Stored data entries
☆ ☆ ☆ ☆
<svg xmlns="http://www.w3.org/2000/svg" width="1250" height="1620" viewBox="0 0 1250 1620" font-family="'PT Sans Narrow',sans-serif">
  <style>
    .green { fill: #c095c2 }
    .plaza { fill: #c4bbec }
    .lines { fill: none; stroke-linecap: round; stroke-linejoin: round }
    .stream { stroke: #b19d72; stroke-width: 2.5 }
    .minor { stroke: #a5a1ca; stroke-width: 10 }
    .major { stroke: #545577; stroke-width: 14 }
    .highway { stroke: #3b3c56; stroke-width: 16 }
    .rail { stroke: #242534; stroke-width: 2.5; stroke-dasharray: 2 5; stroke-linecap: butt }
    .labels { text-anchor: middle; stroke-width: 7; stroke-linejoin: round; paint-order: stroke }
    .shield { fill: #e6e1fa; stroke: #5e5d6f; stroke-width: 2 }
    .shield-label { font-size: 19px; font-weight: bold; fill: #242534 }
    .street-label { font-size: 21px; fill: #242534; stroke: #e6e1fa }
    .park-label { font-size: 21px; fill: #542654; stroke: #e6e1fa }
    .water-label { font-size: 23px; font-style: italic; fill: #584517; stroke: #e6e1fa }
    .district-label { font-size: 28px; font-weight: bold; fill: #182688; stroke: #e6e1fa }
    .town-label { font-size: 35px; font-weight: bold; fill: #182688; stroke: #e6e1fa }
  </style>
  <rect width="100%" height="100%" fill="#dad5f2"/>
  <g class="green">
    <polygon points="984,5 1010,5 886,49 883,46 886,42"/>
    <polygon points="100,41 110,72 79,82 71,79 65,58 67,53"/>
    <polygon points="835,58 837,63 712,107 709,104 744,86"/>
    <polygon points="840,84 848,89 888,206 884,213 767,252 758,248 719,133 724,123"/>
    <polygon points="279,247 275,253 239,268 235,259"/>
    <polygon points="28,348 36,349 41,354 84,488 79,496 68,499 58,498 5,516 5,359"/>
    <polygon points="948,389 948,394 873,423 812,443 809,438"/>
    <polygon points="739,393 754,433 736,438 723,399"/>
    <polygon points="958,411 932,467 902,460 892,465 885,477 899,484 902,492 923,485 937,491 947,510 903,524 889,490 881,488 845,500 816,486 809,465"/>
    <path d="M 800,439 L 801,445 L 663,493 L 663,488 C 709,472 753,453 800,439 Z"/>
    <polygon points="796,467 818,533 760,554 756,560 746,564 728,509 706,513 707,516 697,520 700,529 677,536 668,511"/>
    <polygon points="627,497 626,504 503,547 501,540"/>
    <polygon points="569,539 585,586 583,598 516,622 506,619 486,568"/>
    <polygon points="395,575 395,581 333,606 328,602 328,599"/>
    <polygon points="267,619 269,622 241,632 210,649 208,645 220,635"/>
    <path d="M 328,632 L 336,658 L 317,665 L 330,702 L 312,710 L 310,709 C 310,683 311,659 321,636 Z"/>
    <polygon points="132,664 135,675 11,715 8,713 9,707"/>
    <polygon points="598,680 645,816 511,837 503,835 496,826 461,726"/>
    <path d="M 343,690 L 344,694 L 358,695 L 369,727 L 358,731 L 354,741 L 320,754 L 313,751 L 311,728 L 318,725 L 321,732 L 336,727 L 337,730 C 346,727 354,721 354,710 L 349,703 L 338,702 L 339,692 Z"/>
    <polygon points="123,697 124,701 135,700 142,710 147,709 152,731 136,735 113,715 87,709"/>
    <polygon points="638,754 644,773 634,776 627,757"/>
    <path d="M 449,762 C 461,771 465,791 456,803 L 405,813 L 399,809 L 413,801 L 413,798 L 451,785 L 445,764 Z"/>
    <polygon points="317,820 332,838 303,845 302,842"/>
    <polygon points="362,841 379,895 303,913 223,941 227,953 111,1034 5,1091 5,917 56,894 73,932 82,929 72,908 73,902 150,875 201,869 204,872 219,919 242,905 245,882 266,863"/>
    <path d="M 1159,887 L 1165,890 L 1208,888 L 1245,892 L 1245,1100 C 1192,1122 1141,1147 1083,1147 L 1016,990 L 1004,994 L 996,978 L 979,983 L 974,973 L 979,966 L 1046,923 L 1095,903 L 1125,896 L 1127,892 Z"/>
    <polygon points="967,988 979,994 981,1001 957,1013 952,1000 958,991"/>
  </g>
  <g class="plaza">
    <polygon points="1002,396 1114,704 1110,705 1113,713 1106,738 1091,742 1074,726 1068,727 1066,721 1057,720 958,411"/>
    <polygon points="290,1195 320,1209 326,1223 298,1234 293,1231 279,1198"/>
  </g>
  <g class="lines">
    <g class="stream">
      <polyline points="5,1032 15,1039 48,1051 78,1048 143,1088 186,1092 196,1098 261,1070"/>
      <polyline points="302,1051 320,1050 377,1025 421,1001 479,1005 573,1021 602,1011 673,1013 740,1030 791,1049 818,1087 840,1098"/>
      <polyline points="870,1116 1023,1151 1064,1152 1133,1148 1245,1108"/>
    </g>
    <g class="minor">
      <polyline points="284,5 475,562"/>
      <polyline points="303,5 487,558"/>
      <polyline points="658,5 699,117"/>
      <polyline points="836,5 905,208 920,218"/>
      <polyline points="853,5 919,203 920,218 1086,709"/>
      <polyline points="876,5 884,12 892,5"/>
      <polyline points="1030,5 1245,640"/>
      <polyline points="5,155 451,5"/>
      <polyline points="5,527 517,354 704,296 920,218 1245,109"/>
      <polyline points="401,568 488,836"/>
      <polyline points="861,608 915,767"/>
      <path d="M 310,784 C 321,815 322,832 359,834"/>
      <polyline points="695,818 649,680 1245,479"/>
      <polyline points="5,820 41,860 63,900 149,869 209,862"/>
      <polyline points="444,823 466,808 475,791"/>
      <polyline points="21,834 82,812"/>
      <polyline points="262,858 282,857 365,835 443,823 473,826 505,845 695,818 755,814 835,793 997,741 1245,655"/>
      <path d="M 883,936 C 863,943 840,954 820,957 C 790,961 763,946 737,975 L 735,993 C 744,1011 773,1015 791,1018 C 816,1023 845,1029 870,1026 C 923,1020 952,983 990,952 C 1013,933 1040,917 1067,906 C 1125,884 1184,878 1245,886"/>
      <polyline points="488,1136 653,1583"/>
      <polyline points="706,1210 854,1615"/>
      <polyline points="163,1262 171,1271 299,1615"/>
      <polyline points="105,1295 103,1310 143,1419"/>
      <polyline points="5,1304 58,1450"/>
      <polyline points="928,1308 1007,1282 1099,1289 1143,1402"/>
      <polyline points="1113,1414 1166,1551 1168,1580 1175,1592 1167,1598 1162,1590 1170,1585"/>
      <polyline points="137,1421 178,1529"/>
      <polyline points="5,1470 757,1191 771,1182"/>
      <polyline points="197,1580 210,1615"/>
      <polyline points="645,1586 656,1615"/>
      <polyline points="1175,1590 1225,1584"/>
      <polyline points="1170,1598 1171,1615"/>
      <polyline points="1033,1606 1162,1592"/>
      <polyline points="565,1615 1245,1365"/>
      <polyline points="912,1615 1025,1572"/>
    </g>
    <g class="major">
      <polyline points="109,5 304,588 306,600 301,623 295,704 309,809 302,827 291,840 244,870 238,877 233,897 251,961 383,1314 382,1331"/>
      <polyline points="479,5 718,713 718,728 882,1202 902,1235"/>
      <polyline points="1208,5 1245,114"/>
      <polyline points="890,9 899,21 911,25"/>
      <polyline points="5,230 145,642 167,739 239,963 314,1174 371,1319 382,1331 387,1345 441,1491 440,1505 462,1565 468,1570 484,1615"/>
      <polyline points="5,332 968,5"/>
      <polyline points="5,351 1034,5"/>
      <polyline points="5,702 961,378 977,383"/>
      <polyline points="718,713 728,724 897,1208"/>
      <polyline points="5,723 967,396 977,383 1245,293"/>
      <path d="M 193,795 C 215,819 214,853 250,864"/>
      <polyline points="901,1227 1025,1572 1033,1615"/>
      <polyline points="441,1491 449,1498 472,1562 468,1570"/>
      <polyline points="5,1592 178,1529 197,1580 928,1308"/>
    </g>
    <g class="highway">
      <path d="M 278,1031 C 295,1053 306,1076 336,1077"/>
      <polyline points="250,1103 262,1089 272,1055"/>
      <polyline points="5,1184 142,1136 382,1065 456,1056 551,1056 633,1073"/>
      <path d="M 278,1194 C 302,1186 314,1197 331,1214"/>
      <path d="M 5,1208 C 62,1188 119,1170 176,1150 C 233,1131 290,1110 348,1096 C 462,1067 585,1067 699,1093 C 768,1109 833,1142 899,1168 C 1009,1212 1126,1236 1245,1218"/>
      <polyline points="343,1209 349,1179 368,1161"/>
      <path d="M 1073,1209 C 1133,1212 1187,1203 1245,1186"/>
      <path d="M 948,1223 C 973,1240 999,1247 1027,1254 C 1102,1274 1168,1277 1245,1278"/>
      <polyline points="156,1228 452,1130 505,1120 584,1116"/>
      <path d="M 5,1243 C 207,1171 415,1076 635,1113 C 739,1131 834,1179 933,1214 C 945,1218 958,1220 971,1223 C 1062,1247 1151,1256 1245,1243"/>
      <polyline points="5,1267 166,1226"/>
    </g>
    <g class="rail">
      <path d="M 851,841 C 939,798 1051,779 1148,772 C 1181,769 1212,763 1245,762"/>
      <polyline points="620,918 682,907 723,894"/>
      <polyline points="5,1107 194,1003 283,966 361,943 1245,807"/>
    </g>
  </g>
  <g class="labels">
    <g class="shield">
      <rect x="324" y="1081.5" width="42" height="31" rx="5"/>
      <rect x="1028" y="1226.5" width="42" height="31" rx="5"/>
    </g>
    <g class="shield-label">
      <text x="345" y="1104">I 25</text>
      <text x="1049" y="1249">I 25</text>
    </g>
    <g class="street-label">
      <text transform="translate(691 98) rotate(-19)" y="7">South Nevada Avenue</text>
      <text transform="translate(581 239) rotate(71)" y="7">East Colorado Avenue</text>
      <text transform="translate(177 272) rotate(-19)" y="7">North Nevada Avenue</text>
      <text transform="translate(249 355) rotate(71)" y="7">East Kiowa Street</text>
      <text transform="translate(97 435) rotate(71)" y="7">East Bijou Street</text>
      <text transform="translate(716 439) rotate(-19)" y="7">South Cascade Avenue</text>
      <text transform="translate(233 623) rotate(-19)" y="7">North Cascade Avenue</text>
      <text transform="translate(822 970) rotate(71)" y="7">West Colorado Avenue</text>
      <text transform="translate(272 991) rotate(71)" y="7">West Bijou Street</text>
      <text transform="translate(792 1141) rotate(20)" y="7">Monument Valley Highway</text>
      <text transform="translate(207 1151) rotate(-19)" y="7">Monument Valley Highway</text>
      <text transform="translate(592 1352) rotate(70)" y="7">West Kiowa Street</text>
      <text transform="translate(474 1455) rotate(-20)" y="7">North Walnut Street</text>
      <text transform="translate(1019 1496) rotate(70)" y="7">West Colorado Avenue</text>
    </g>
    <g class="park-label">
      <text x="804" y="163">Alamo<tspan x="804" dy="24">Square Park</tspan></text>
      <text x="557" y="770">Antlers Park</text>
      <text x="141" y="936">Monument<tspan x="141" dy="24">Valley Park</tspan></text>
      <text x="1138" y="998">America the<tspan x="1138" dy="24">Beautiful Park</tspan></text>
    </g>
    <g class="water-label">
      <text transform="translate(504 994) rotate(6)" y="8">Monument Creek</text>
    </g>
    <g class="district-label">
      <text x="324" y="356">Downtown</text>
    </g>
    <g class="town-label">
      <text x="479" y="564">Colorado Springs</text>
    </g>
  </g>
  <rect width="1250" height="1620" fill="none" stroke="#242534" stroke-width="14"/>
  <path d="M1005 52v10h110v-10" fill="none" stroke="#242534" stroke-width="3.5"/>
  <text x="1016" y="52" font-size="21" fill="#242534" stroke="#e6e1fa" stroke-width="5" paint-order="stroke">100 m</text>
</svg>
☆ ☆ ☆ ☆
» **WHAT THE EXERCISE ASKS**:
Each line of the data that holds "lines" should be reported.

» **EXPECTED ANSWER**:
    .lines { fill: none; stroke-linecap: round; stroke-linejoin: round }
  <g class="lines">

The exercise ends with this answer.